Paris: Le 404
As a student in Paris a few years ago I happily subsisted on cheese, baguettes, crepes and wine. Occasionally, we’d splurge at Pizza Pino on the Champs Elysées before a night out, and onion soup at Au Pied de Cochon before the morning after. Life was good. Life was cheap.
Now, a few years later with an abysmal exchange rate, we can’t seem to be getting a decent meal without forking out €40 a head. What hurts more is that, more often than not, my €40 is going to get me some overcooked meat or fish and heaps of greasy fries. At such instances wine is almost a necessity, as no matter how cheap or expensive you just can’t seem to go wrong with it in France which massively softens the €40 blow.
Whilst a student, I had neither the luxury nor the company to visit expensive restaurants and brasseries, hence I was never really aware of the culinary hierarchy present in Paris. But now, after a hard day’s work on my feet running around the Marais house-hunting, the last thing I would look forward to was a plats à emporter (take-away box) from the greasy Asian trateur. I could really appreciate a nice glass of wine and a proper sit-down meal. And after too many mediocre meals at brasseries on picturesque tourist-trap squares we are wiser.
One of my most memorable meals was at Guy Savoy on Rue Troyon. We were in there for four hours being pampered, spoilt and fed till we cried big fat tears of joy. It’s old school, white tablecloth, and not at all stuffy. After about seven courses, when we thought we’d have to request having a nap on our seats, our eyes lit up like neon bulbs at the sight of the dessert trolley. This trolley is legendary. Creamy rice pudding, full-flavoured and smooth chocolate mousse, cute little button macarons, ice creams, sorbets, cookies and cheesecake – it was like heaven on wheels. And Monsieur Savoy popped out of the kitchen to say hi while we were elbow deep in pots of pudding. Completely, utterly, totally worth two week’s rent.
Not every unforgettable gastronomic experience requires one to sacrifice their home. Le 404 on Rue des Gravilliers (Marais) is a fine example in the €40-€50 bracket. It’s a buzzing, lively, Moroccan restaurant that does the best tagines I have ever tasted (and, apparently, the best shoulder of lamb N&D has ever tasted). And as far as cocktails in Paris go, the Mojito there was not bad either.

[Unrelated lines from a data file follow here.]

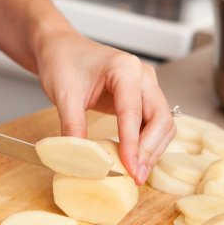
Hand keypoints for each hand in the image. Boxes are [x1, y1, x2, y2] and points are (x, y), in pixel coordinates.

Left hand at [35, 29, 175, 184]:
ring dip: (153, 149)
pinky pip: (154, 123)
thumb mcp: (63, 94)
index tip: (130, 169)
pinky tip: (135, 159)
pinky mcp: (142, 98)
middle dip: (150, 150)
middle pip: (161, 118)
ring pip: (163, 123)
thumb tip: (80, 159)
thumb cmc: (63, 62)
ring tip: (136, 173)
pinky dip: (148, 143)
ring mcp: (146, 86)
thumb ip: (72, 126)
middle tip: (136, 176)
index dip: (133, 144)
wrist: (60, 48)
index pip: (134, 111)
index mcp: (125, 68)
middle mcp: (143, 76)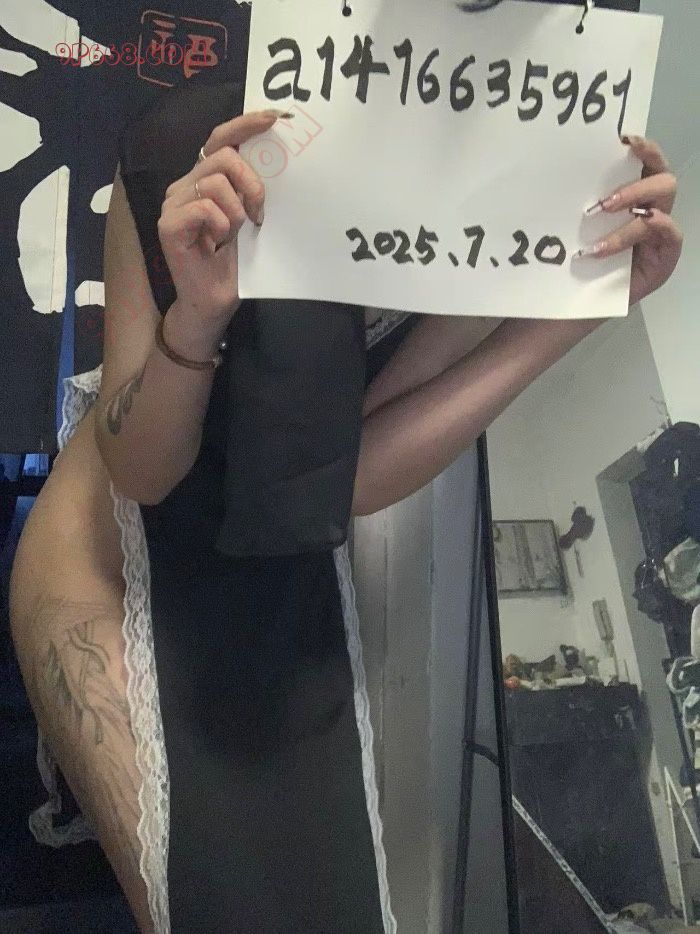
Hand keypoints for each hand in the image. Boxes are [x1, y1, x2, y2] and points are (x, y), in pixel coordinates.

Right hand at [156, 109, 284, 321]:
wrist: (213, 301)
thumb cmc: (233, 263)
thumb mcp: (249, 217)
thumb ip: (251, 188)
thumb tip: (276, 157)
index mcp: (204, 179)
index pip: (221, 139)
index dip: (245, 124)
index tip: (275, 118)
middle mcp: (185, 185)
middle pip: (223, 157)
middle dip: (251, 184)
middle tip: (259, 214)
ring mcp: (173, 203)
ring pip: (214, 182)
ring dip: (235, 212)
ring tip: (232, 235)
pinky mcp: (168, 224)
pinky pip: (204, 207)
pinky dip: (219, 225)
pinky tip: (216, 243)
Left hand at [578, 136, 682, 305]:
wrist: (576, 302)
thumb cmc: (577, 262)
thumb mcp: (574, 226)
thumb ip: (580, 201)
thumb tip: (560, 169)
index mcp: (631, 195)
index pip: (645, 161)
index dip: (641, 146)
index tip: (622, 138)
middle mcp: (650, 207)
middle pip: (660, 176)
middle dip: (634, 181)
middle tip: (603, 201)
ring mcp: (660, 231)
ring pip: (664, 197)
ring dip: (635, 201)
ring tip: (602, 217)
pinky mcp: (664, 255)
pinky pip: (671, 233)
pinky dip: (651, 227)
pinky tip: (627, 233)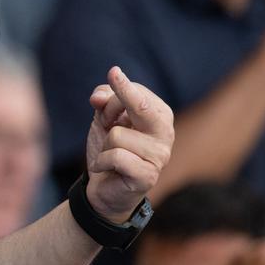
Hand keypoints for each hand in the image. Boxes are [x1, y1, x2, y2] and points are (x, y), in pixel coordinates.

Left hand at [84, 67, 174, 221]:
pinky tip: (106, 168)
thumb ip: (103, 99)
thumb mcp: (103, 117)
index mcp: (160, 114)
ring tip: (110, 155)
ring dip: (105, 145)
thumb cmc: (109, 148)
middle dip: (114, 104)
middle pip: (140, 105)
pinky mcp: (148, 176)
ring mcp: (160, 156)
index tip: (111, 77)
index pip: (138, 91)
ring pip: (117, 134)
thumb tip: (99, 98)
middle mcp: (165, 133)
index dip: (115, 92)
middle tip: (103, 120)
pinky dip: (101, 161)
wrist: (104, 187)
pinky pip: (115, 156)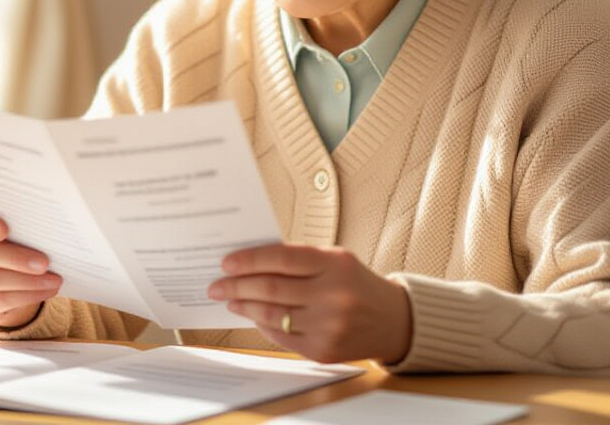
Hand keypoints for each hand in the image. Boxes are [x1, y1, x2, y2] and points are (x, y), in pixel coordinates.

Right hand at [0, 206, 61, 328]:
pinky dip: (26, 296)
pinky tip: (45, 291)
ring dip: (26, 281)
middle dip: (15, 258)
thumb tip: (49, 231)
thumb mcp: (11, 231)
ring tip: (53, 280)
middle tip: (44, 262)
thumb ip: (20, 227)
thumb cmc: (7, 243)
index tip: (4, 230)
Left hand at [207, 244, 411, 363]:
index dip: (249, 260)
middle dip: (236, 286)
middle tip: (216, 284)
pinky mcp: (323, 351)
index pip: (282, 259)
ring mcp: (328, 326)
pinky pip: (281, 336)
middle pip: (271, 289)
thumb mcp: (335, 260)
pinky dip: (262, 325)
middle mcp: (333, 296)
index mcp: (335, 265)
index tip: (226, 262)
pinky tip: (252, 316)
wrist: (392, 320)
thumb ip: (298, 259)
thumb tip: (249, 262)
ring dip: (244, 306)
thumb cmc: (356, 283)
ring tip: (230, 299)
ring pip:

As with any popular restaurant in Paris, booking ahead is a must. Even though we booked on the day, had we just rocked up – unannounced and uninvited – we would’ve been turned away as all the tables were crammed (and this was a Tuesday night).
My lightly spiced Hariri soup made of lentils, chick peas, coriander and lamb and was the tastiest warming bowl of health I’ve ever had.
N&D’s Briouat aux Crevettes aux Champignons Sauvages (prawn and wild mushroom samosas) was more mushroomy than prawny but packed in a punch of dense flavours in small crispy pastry parcels. The shoulder of lamb should really be renamed as the shoulder of Goliath. It was MASSIVE. Not being a big lamb-gal myself, the little chunk I tasted was not over-whelmingly lamby and was very tender.
Soup, samosas and shoulders – all good and great. But if tagines were comparable to carnivals, my chicken and pear tagine was like a Mardi Gras in Rio. What a party. Not that I’ve been, but I’ve been told there’s no party like the Mardi Gras in Rio. And I can tell everyone that there’s no tagine like the chicken and pear at Le 404. Perhaps there is a better one in Morroco but this would be right up there with its native sister.
If you ever visit Paris, please re-consider getting that Louis Vuitton monogram bag (besides not being particularly attractive, there are plenty of knock-offs on the high street and eBay) and Louboutins (again, plenty of red soles out there), and instead spend an afternoon or evening at Guy Savoy’s. If you must have that bag, consider Le 404 for a fun night of Moroccan charm.